Donald Trump a proféré des menaces de peine de mort contre des élus démocrates qui ont appelé les militaires à refuser les ordres illégaux. Sur son réseau Truth Social, il a qualifié ce comportement de «sédition passible de mort». Le Parti démocrate a dénoncé ces déclarations comme absolument infâmes.
Six élus démocrates, plusieurs ayant eux-mêmes servi dans l’armée ou les services de renseignement, ont diffusé une vidéo invitant les militaires et agents du renseignement à refuser les ordres illégaux. Parmi eux figurent le sénateur Mark Kelly, ancien officier de marine et astronaute de la NASA, ainsi que la sénatrice Elissa Slotkin, ancienne employée de la CIA. Trump les a accusés de trahison et de comportement séditieux.
L’opposition reproche au président d’utiliser l’armée sans fondement légal pour des opérations de maintien de l’ordre aux États-Unis et contre le trafic de drogue à l’étranger. La porte-parole de la Maison Blanche, Karoline Leavitt, a affirmé que tous les ordres du commandant en chef sont légaux. Elle a démenti que le président souhaite exécuter les élus démocrates.
D’autres responsables de la Maison Blanche ont attaqué la vidéo des six élus. Stephen Miller, directeur de cabinet adjoint, a accusé les démocrates d’appeler ouvertement à la rébellion contre le commandant en chef. Trump a amplifié cette rhétorique en partageant une publication appelant à pendre les élus, ce qui a indigné Chuck Schumer, chef des sénateurs démocrates.

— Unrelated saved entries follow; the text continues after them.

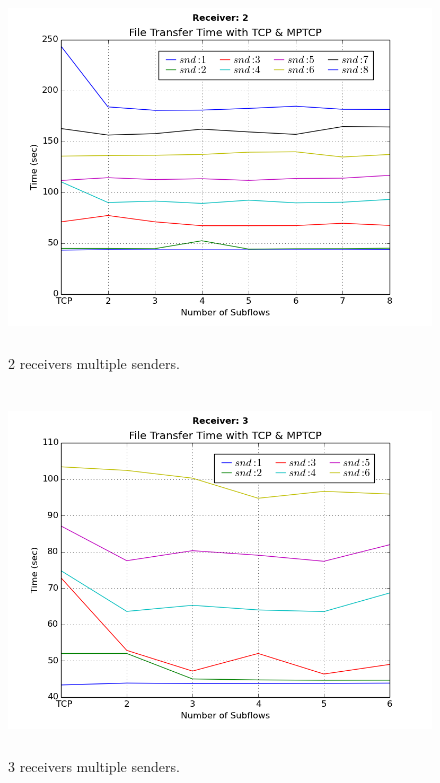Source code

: \documentclass[10pt]{report}
\begin{document}
\begin{appendices}
  \begin{figure}[!b]
    \includegraphics[width=\textwidth,height=3.8in]{images/rcv_2.png}
    \caption{2 receivers multiple senders.}
    \label{fig:rcv2}
  \end{figure}

  \begin{figure}
    \includegraphics[width=\textwidth,height=3.8in]{images/rcv_3.png}
    \caption{3 receivers multiple senders.}
    \label{fig:rcv3}
  \end{figure}


\end{appendices}
\end{document}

Les six démocrates ont publié un communiqué jeudi appelant à condamner les appels à leur assassinat et à la violence politique, invoquant l’intégrité morale. Plus de 360 anciens responsables militaires et diplomatiques les ont soutenu, affirmant que la désobéissance aux ordres illégaux constitue le fondement du contrôle civil sur l’armée.
Trump a ordonné le déploiement de la Garde nationale dans plusieurs villes démocrates, dont Los Angeles et Washington, contre l’opposition des autorités locales. Les États-Unis ont également mené récemment vingt frappes dans les Caraïbes et le Pacifique contre des embarcations accusées de transporter de la drogue, causant au moins 83 morts.
Le Haut-Commissaire des Nations unies aux droits de l’homme a estimé qu’il existait de solides preuves de violations du droit international humanitaire et d’exécutions extrajudiciaires lors de ces opérations. Les élus démocrates n’ont pas précisé dans leur vidéo les ordres spécifiques auxquels ils font référence.